• Text section:
↓

MANAGEMENT’S DISCUSSION AND ANALYSIS OF FINANCIAL CONDITION AND RESULTS OF OPERATIONS
(Dollar amounts in thousands, except per share amounts and otherwise noted)
The information in this Item 2 should be read in conjunction with the financial information and the notes thereto included in Item 1 of this Form 10-Q and the consolidated financial statements and notes thereto and the related “Management’s Discussion and Analysis of Financial Condition and Results of Operations” contained in SJW Group’s Annual Report on Form 10-K for the year ended December 31, 2019.
This report contains forward-looking statements within the meaning of the federal securities laws relating to future events and future results of SJW Group and its subsidiaries that are based on current expectations, estimates, forecasts, and projections about SJW Group and its subsidiaries and the industries in which SJW Group and its subsidiaries operate and the beliefs and assumptions of the management of SJW Group. Actual results may differ materially from those currently anticipated and expressed in such forward-looking statements as a result of a number of factors. For more information about such forward-looking statements, including some of the factors that may affect our actual results, please see our disclosures under “Forward-Looking Statements,” and elsewhere in this Form 10-Q, including Item 1A under “Risk Factors.”

General:
SJW Group is a holding company with four wholly-owned subsidiaries: San Jose Water Company (“SJWC”), SJWNE LLC as of October 9, 2019, SJWTX, Inc. and SJW Land Company.
SJWC is a public utility in the business of providing water service to approximately 232,000 connections that serve a population of approximately one million people in an area comprising approximately 139 square miles in the metropolitan San Jose, California area.
The principal business of SJWC consists of the production, purchase, storage, purification, distribution, wholesale, and retail sale of water. SJWC provides water service to customers in portions of the cities of San Jose and Cupertino and in the cities of Campbell, Monte Sereno, Saratoga and the Town of Los Gatos, and adjacent unincorporated territories, all in the County of Santa Clara in the State of California. SJWC distributes water to customers in accordance with accepted water utility methods which include pumping from storage and gravity feed from high elevation reservoirs. SJWC also provides non-tariffed services under agreements with municipalities and other utilities. These non-tariffed services include water system operations, maintenance agreements, and antenna site leases.
SJWC has utility property including land held in fee, impounding reservoirs, diversion facilities, wells, distribution storage, and all water facilities, equipment, office buildings and other property necessary to supply its customers. Under Section 851 of the California Public Utilities Code, properties currently used and useful in providing utilities services cannot be disposed of unless California Public Utilities Commission (“CPUC”) approval is obtained.

↑

• Stored data:
↓

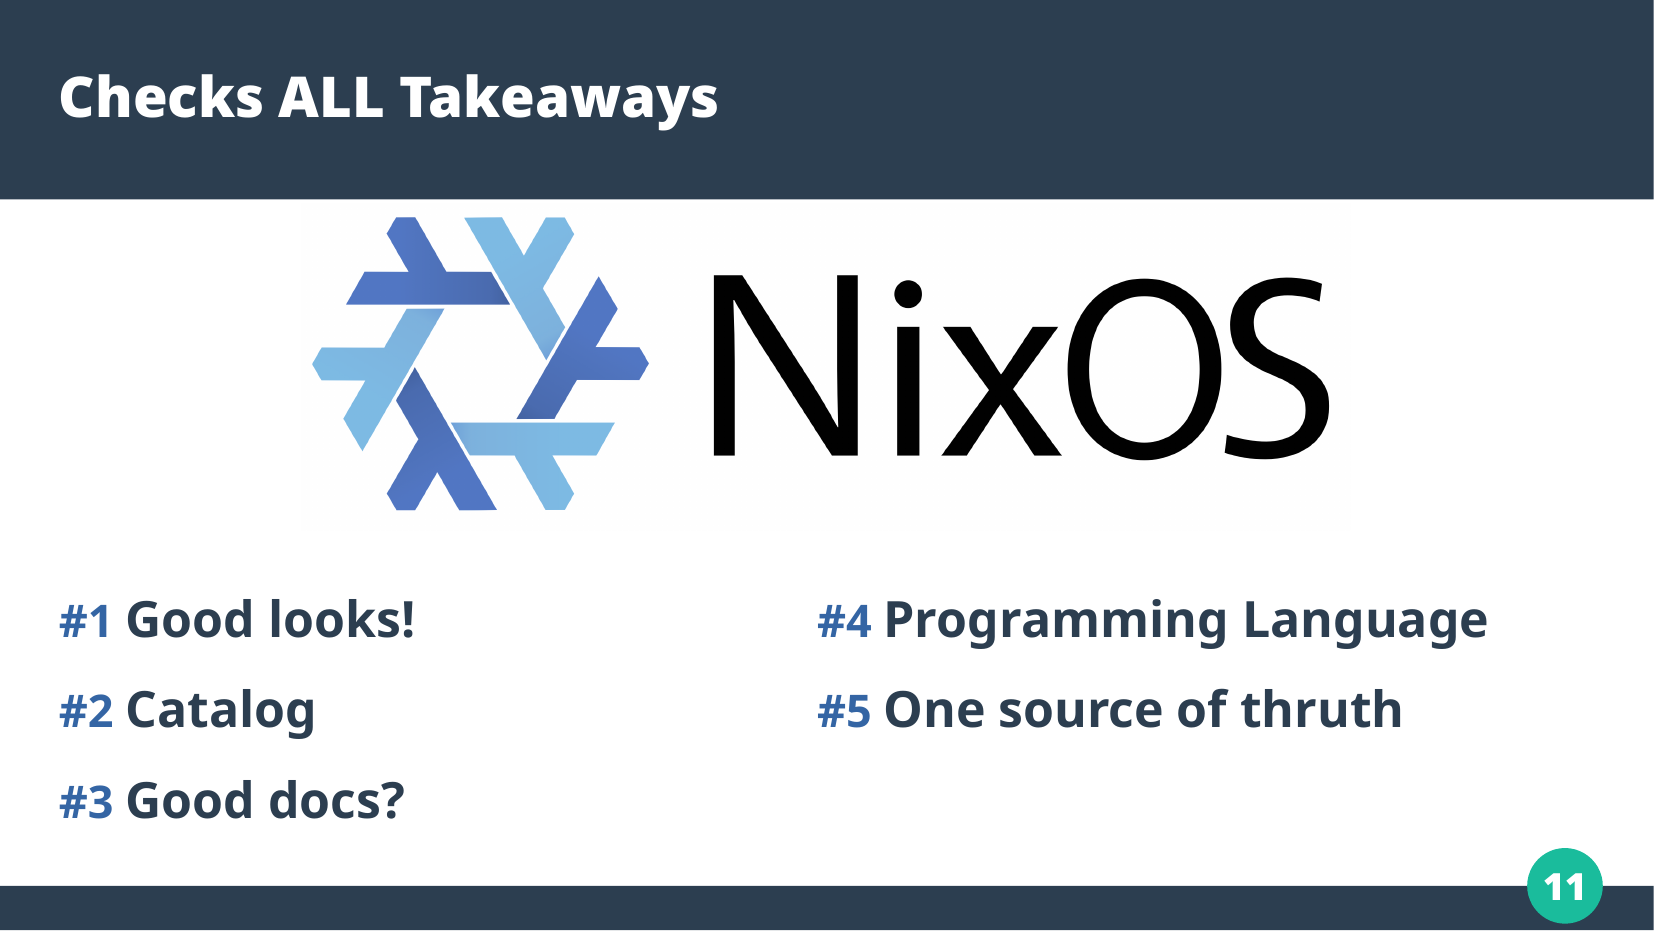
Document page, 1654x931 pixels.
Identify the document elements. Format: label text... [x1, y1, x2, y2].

↑

• Exercise task: List the wholly-owned subsidiaries of SJW Group that the management discussion text names.

• Written response:
San Jose Water Company (SJWC)
SJWNE LLC
SJWTX, Inc.
SJW Land Company